▶ TO DO:
1) Please retype the stretch of the container shipping congestion report from "Nearly 3.4 million" through "growth remains moderate.".
2) Extend the report on container port congestion, picking up right after its final sentence.

▶ SELECTED PASSAGE:
........
Nearly 3.4 million containers are stuck in queues from Shanghai to Rotterdam, with India’s Nhava Sheva among the worst affected
Container shipping is heading into the peak summer season with almost 11 per cent of the world’s box ship fleet sitting at anchor waiting for a berth, the worst port congestion the industry has recorded in four years, according to consultancy Linerlytica. Roughly 3.4 million teu of vessel capacity is currently tied up in queues across Asia and Europe, a bottleneck severe enough that carriers are preparing another round of rate increases for July even as underlying demand growth remains moderate.
The congestion is most acute in Shanghai, the world’s busiest container port, where strong demand for solar panel exports combined with an early peak season has pushed vessel waiting times to three days and dwell times to three to four days for imports and exports respectively, according to logistics provider NNR Global Logistics. Singapore, the second-busiest port, is reporting “sub-optimal” schedule reliability, while in Taiwan, congestion at the Taipei and Keelung terminals has worsened as exporters rush shipments to beat the expiry of a 10 per cent US tariff deadline on July 24. NNR describes cargo space as “extremely limited,” with vessel waiting times extending to between three and seven days across the region.
........
▶ DATASET ENTRIES:
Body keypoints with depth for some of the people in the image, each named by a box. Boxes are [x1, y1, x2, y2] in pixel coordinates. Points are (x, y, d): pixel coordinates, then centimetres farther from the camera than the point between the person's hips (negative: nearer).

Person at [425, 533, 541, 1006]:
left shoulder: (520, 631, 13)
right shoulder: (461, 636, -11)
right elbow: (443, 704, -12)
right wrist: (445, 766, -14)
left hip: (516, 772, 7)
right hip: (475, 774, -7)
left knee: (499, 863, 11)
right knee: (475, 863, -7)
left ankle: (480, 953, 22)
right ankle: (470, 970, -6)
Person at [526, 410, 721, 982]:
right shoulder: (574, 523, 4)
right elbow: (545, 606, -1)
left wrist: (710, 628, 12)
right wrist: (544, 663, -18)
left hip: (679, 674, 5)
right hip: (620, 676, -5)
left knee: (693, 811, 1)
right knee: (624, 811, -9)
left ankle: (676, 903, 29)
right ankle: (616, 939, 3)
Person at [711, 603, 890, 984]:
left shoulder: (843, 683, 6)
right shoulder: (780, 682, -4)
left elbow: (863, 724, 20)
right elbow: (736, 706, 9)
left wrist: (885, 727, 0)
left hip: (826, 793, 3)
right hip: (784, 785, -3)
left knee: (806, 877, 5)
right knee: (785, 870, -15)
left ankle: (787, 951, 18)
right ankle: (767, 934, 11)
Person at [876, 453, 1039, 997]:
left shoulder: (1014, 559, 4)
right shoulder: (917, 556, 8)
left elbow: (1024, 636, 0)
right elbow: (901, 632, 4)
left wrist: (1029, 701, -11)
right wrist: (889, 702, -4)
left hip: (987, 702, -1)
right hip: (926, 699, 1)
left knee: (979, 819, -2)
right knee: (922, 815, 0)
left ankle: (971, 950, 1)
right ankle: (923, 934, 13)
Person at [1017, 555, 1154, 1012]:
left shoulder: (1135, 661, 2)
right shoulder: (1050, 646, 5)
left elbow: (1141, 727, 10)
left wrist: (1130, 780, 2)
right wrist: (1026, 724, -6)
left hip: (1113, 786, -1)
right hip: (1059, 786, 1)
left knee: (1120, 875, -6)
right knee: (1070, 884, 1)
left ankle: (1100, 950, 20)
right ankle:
........
▶ RESULTS:
1)
Nearly 3.4 million containers are stuck in queues from Shanghai to Rotterdam, with India’s Nhava Sheva among the worst affected
Container shipping is heading into the peak summer season with almost 11 per cent of the world’s box ship fleet sitting at anchor waiting for a berth, the worst port congestion the industry has recorded in four years, according to consultancy Linerlytica. Roughly 3.4 million teu of vessel capacity is currently tied up in queues across Asia and Europe, a bottleneck severe enough that carriers are preparing another round of rate increases for July even as underlying demand growth remains moderate.

2)
India’s ports have not been spared. Ligi Logistics, a Mumbai-based freight forwarder, reported that space availability is becoming increasingly constrained across several of the country’s export corridors, with congestion at Nhava Sheva, India’s largest container port, continuing to worsen amid vessel bunching, rail delays, trucking shortages and yard density pressure. The firm said schedule reliability at the port remains below normal industry standards, forcing exporters to build additional buffers into shipment planning, while carriers are increasingly issuing spot quotations with short validity periods to manage the volatility.
In Europe, Antwerp is still working through an accumulated backlog of vessels and boxes, while Hamburg faces separate infrastructure constraints: the Kohlbrand Bridge bottleneck is affecting hinterland transportation, and rail access to the Altenwerder Container Terminal remains suspended. A heatwave in Rotterdam has compounded matters, triggering temporary terminal stoppages and productivity losses expected to cause further short-term delays and schedule disruptions.
Compounding the congestion, Maersk’s decision to downsize its NE3/AE3 Asia-North Europe service by 5,000 teu of weekly capacity has tightened an already strained trade lane. Linerlytica noted that capacity through July could be squeezed further by ad hoc blank sailings, even as carriers publicly commit to running full schedules for the month. The Shanghai Containerised Freight Index’s Shanghai-North Europe component rose 3 per cent week-on-week to $3,158 per teu in early July, part of what Linerlytica called the strongest rate ascent since the Red Sea diversions began at the end of 2023, with carriers now targeting increases as high as $5,000 per 40-foot container on some routes.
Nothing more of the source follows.